While we strive to focus our efforts on providing the highest quality care to children and their families, sometimes we provide low-value care (LVC) despite our intent. LVC is the delivery of health services for which the benefits do not outweigh the risks and costs. Are we reducing the amount of low-value care we provide for our patients?
We are early releasing in Pediatrics a study by House et al. entitled, “Trends in Low-Value Care Among Children’s Hospitals,” that used something called the “low-value care calculator,” a tool used to measure the proportion and volume of emergency department (ED) and hospital encounters involving up to 29 non-evidence-based services (10.1542/peds.2023-062492). Such services can include imaging and lab studies, medications, and procedures.
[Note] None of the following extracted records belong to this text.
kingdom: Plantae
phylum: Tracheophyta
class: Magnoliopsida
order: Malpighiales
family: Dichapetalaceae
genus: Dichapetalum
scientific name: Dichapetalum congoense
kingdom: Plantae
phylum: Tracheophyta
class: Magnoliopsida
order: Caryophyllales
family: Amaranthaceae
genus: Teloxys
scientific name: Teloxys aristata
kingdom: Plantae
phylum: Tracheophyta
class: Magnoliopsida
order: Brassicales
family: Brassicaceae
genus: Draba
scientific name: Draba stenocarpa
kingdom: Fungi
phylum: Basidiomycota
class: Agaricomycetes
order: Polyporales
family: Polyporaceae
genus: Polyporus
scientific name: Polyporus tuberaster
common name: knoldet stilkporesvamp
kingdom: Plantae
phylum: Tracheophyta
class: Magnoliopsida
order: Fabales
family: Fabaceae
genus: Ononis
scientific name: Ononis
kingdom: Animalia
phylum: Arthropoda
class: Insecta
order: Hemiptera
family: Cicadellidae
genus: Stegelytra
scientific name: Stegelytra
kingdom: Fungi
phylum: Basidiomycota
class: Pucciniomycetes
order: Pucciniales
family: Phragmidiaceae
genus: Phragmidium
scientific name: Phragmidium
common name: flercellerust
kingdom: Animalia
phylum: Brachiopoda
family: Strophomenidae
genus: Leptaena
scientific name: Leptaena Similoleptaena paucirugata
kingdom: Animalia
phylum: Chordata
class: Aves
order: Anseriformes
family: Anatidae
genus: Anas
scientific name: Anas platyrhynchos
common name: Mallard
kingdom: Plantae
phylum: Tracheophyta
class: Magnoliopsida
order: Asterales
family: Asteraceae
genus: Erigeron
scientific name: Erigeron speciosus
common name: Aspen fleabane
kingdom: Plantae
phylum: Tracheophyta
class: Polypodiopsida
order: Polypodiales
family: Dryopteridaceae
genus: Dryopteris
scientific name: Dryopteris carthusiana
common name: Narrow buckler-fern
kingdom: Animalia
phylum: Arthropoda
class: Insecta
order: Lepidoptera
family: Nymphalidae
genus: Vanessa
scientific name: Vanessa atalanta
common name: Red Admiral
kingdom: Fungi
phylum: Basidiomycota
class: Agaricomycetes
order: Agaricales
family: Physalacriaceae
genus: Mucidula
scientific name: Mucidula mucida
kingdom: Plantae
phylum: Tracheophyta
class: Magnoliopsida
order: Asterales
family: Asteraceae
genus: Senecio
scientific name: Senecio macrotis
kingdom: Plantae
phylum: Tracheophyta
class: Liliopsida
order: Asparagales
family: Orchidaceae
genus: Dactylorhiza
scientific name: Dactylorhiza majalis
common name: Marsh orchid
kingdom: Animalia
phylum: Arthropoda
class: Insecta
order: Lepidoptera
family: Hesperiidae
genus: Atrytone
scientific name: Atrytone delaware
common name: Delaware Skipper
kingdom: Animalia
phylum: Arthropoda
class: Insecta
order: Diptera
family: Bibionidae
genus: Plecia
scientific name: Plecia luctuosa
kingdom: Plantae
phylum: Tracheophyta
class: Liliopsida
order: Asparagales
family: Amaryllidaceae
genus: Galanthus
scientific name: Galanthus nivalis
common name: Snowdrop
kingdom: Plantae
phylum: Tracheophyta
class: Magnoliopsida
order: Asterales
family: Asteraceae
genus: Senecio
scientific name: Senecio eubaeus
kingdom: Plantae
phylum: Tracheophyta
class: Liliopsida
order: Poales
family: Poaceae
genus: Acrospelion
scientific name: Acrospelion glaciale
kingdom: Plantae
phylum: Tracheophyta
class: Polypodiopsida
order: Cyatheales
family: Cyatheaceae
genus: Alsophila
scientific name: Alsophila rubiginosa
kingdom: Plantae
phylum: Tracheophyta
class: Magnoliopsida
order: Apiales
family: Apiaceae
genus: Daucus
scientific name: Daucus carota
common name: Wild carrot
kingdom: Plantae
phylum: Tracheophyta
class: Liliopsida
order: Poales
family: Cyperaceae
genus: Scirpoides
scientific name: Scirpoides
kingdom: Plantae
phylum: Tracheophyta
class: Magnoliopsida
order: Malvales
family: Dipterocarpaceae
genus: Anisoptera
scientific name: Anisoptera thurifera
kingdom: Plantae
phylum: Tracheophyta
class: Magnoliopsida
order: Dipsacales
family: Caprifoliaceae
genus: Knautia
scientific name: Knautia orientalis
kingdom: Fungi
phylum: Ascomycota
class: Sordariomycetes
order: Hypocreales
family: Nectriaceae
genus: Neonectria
In this study, the calculator was applied to 5.2 million ED encounters and 1.3 million hospitalizations from 49 hospitals over 2016 to 2022. The authors found that of the 21 low-value measures applicable to the ED, the percent of LVC encounters increased for 11, decreased for 1, and was unchanged for 9. Going in the wrong direction were CT scans for minor head injury (17% to 23%, p<.001) and the use of bronchodilators for bronchiolitis (22% to 27%, p=.001). As for inpatient hospitalizations, 26 measures were studied and LVC increased for 6, decreased for 9, and were unchanged for 11. Overall inpatient and ED LVC was unchanged or decreased for most medications or procedures whereas laboratory and imaging measures remained unchanged or increased.
The authors call for targeted deimplementation of some LVC services. There is high value in linking to this article to reduce LVC in your practice.